Sounds very much like a comic film, doesn’t it? I was drawn to the movie for this same reason but soon enough found out that it was far from a funny flick. It was based on true events, a genre of movies I also happen to enjoy.
Released in 2015 and aired by the BBC, The Eichmann show focused on the production crew who were given the permit to televise the 1961 four-month trial of Adolf Eichmann, a German Nazi SS-Obersturmbannführer (Lieutenant Col0nel) and one of the major organisers of the Holocaust.
The production crew headed by an American producer (Milton Fruchtman) hoped that televising the trial would give the Holocaust a human face, touch the hearts of the world and by so doing, prevent such a terrible event from ever reoccurring. In order to do this he had to hire a good director, which was where Leo Hurwitz came in. Both men and TV crew encountered many challenges including death threats and a failed production altogether but in the end they were able to record and distribute the footage to other countries to televise on a daily basis in about 36 countries worldwide.
Several things stood out while I watched this movie:
Milton Fruchman. From start to finish, this TV producer was the most optimistic and cheerful man in the entire movie. Even when he was extremely upset. They weren’t
allowed cameras into the courtroom, he received death threats from Nazi sympathizers, witnessed an attempt on his life, pulled through when reporters stopped attending the trial and refused to quit even when producer Leo wanted to quit. He was strong when his team members were not and understood with them when they couldn’t perform for one reason or the other. Milton was the true definition of a team player and a good leader. Everyone needs a Milton on their team!
Leo Hurwitz. I liked the doggedness of this man. He was smart and patient with the amateur TV crew he was given. later in the movie it became obvious that he had perfectionist tendencies and was even getting a bit too obsessive with Adolf himself that he missed some important happenings in the court. I believe that Leo hoped the trial would break Adolf and wanted to capture that momet but when it seemed that wasn’t going to happen, he felt like a failure and considered quitting. However with the support of his family and crew and also the realization that the show was creating the intended awareness, he pushed through to the end. Leo Hurwitz was acted by Anthony LaPaglia in the movie.
Adolf Eichmann. Captured by Jewish agents in 1960 and put on trial in 1961, this Nazi operative was made to watch (in a bullet-proof glass box) as witnesses – many of which were Holocaust survivors – came in to give accounts of their experience. It disturbed Leo as well as myself that Adolf showed no remorse whatsoever during these proceedings. Leo tried his best to push him to the wall by playing a video of the camps – starving men and children and truckloads of dead people being buried – but that didn’t seem to move him. During his questioning he admitted being guilty of transporting Jews to their various camps but refused to admit guilt for their annihilation. Eventually, records revealed and he eventually admitted to saying that he was happy to have the death of over 5 million Jews on his conscience.. Who says that? I guess some people are just born that way and its such a pity, to be born without a conscience and sense of humanity.

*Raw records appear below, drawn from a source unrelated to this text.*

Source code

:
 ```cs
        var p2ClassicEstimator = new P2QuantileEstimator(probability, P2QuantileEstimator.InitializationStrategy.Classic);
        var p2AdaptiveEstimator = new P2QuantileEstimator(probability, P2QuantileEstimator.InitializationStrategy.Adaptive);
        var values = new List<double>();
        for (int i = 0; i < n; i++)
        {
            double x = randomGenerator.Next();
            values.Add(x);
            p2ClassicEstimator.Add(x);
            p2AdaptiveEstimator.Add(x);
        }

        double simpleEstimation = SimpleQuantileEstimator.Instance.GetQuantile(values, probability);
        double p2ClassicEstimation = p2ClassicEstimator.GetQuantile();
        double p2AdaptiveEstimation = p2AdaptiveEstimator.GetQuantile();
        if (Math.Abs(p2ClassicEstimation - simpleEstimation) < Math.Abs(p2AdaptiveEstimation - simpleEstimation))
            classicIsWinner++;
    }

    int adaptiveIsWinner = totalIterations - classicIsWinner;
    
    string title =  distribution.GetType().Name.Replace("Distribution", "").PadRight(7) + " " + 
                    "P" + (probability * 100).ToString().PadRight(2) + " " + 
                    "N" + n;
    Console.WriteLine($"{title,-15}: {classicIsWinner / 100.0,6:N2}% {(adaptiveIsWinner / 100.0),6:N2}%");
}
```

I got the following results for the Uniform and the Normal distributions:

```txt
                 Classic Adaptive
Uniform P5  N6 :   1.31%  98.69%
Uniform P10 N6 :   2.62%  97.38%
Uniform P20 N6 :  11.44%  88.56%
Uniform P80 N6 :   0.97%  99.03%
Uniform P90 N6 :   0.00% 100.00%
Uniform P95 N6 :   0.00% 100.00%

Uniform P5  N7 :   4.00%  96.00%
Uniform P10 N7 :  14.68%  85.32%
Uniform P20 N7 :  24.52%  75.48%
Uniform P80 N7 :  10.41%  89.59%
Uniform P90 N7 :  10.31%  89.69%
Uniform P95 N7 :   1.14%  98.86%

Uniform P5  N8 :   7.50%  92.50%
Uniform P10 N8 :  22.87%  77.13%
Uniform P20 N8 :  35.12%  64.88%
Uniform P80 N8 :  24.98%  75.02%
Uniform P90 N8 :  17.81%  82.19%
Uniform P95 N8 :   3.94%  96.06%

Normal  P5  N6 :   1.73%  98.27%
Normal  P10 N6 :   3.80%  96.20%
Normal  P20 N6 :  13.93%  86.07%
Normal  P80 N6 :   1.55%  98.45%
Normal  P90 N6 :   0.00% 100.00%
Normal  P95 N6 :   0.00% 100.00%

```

The Survivors/Witnesses. It is recorded that as many as 112 witnesses came to testify against Adolf. Many of them narrated what they had seen and experienced. For the first time, the world saw the Holocaust for what it was and were shocked by it. The tapes that were played in the court room moved me to tears… to think that people went though this horror! I do understand that many cultures of the world, including my country are experiencing a genocide in one way or the other but this was one of the most systematic, deliberate and well thought out plans to eliminate a race from the face of the earth. I don’t know how these people survived the extremities they went through but I salute their courage and inner strength. Surely these events and people should never be forgotten and I respect all who in their own way have tried to honour those who were lost in this terrible, terrible series of events.
It was not shown in the movie but Adolf Eichmann was eventually found guilty of about 51 war crimes and sentenced to death by hanging in 1962. I doubt that his death changed anything apart from the fact that justice was served and it gave the world some closure.

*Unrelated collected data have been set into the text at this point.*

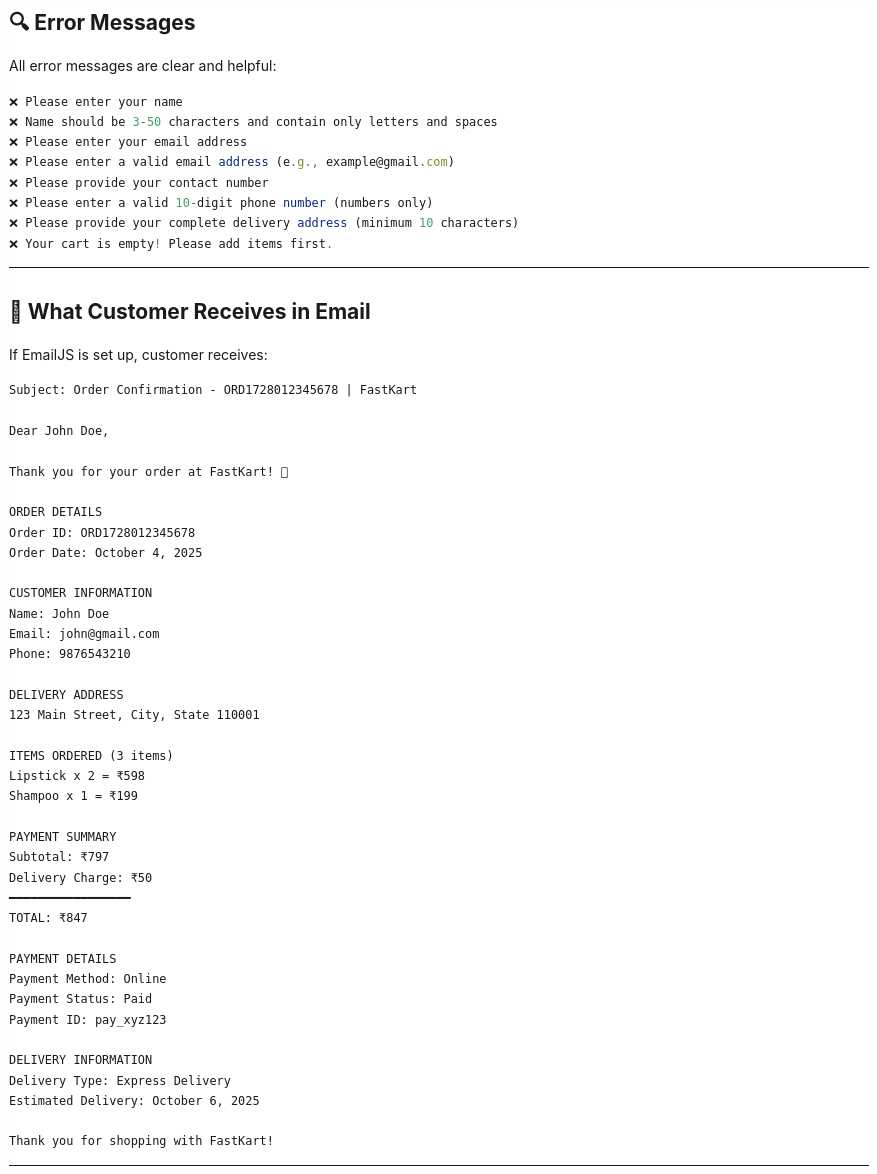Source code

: 
## 🔍 Error Messages

All error messages are clear and helpful:

```javascript
❌ Please enter your name
❌ Name should be 3-50 characters and contain only letters and spaces
❌ Please enter your email address
❌ Please enter a valid email address (e.g., example@gmail.com)
❌ Please provide your contact number
❌ Please enter a valid 10-digit phone number (numbers only)
❌ Please provide your complete delivery address (minimum 10 characters)
❌ Your cart is empty! Please add items first.
```

---

## 📧 What Customer Receives in Email

If EmailJS is set up, customer receives:

```
Subject: Order Confirmation - ORD1728012345678 | FastKart

Dear John Doe,

Thank you for your order at FastKart! 🎉

ORDER DETAILS
Order ID: ORD1728012345678
Order Date: October 4, 2025

CUSTOMER INFORMATION
Name: John Doe
Email: john@gmail.com
Phone: 9876543210

DELIVERY ADDRESS
123 Main Street, City, State 110001

ITEMS ORDERED (3 items)
Lipstick x 2 = ₹598
Shampoo x 1 = ₹199

PAYMENT SUMMARY
Subtotal: ₹797
Delivery Charge: ₹50
━━━━━━━━━━━━━━━━━
TOTAL: ₹847

PAYMENT DETAILS
Payment Method: Online
Payment Status: Paid
Payment ID: pay_xyz123

DELIVERY INFORMATION
Delivery Type: Express Delivery
Estimated Delivery: October 6, 2025

Thank you for shopping with FastKart!
```

---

The televised trial of Adolf became the first ever global television documentary which made history and opened a door of possibilities for the power of television to effect change.
The Holocaust and similar events in countries around the world: Dafur, Armenia, Rwanda, and currently in Syria and Nigeria (The North-East & Southern Kaduna) must be condemned and discouraged at all costs. However it is sad to say that we have learned so little from our past and the damage is always done before harm is stopped, leaving lives lost and people forever scarred in its wake. As humans there is a great need to understand the value of life and remember the obligation to protect it. No one is more superior than the other, no one will ever be. May history teach us to be better people for the sake of the coming generation.